## What to work on
1) Print everything in the funeral passage from "Aunty Rosalie was" down to "a transparent frame.".
2) According to the funeral passage, why could the writer not sing Amazing Grace at Aunty Rosalie's funeral? Answer in one to three sentences.

## Document passage
——————————
I’m very grateful to have that knowledge, and very grateful too for the screening programme that’s offered in New Zealand. I’ve had the experience of failing that test and being called back because they’ve found something (which was nothing, as most of the things they find are) – it is the most awful feeling in the world. That happened to me this February. I got the all clear just a few days before the earthquake.
I have a pink ribbon on my black coat at the moment. Another of the aunties was handing them out at Aunty Rosalie’s funeral yesterday. That was my ninth funeral this year. If I have to hear Amazing Grace one more time between now and Christmas I may well scream. I couldn’t bring myself to sing it yesterday. As soon as I heard the wretched thing movies of all the other funerals and memorials I’ve been to started playing in my head again. It’s a trigger, that song. Best avoided.
The song my sisters Sandra and Brenda and brother Dion sang however, Bette Midler’s The Rose, was a fine and fitting tribute for a lovely good woman. I’m so proud of my siblings. It’s hard enough speaking at a service, that I know from experience. To get up there, play guitar and sing when your voice and your heart are both breaking – that’s above and beyond any expectations. They were wonderful yesterday, as they are every day, and I am lucky to have them in my life even though they’re all taller than me.
Aunty Rosalie was sent on her way on the most beautiful warm winter’s day you could hope to imagine, her casket covered in pink camellias and sweet scented daphne, a single purple helium balloon released as the hearse pulled away. A bright orange digger was busily knocking down a building on the other side of Cashel St, and a giant crane a couple of blocks to the south was helping the deconstruction of the Cathedral of the Blessed Sacrament, its onion dome now a transparent frame.
They served raspberry lamingtons at the aftermatch function that matched the flowers. They served chocolate ones too. I was no lady. I rather like those.
To burn them off I took Pepper for a long walk after that, the longest since I’ve had this stupid cold and the nasty tickly cough. The weather was so beautiful and I’ve been inside so much I seized the moment and we had a lovely time.
——————————
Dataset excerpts

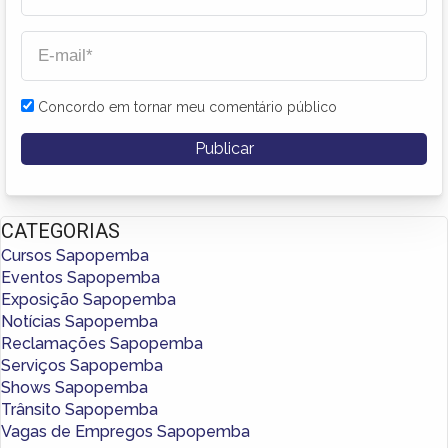
Concordo em tornar meu comentário público
CATEGORIAS
Cursos Sapopemba
Eventos Sapopemba
Exposição Sapopemba
Notícias Sapopemba
Reclamações Sapopemba
Serviços Sapopemba
Shows Sapopemba
Trânsito Sapopemba
Vagas de Empregos Sapopemba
——————————
## Solution list
1)
Aunty Rosalie was sent on her way on the most beautiful warm winter’s day you could hope to imagine, her casket covered in pink camellias and sweet scented daphne, a single purple helium balloon released as the hearse pulled away. A bright orange digger was busily knocking down a building on the other side of Cashel St, and a giant crane a couple of blocks to the south was helping the deconstruction of the Cathedral of the Blessed Sacrament, its onion dome now a transparent frame.

2) Hearing the song made movies of all the other funerals and memorials the writer had been to start playing again in the writer's head. The song is a trigger and best avoided.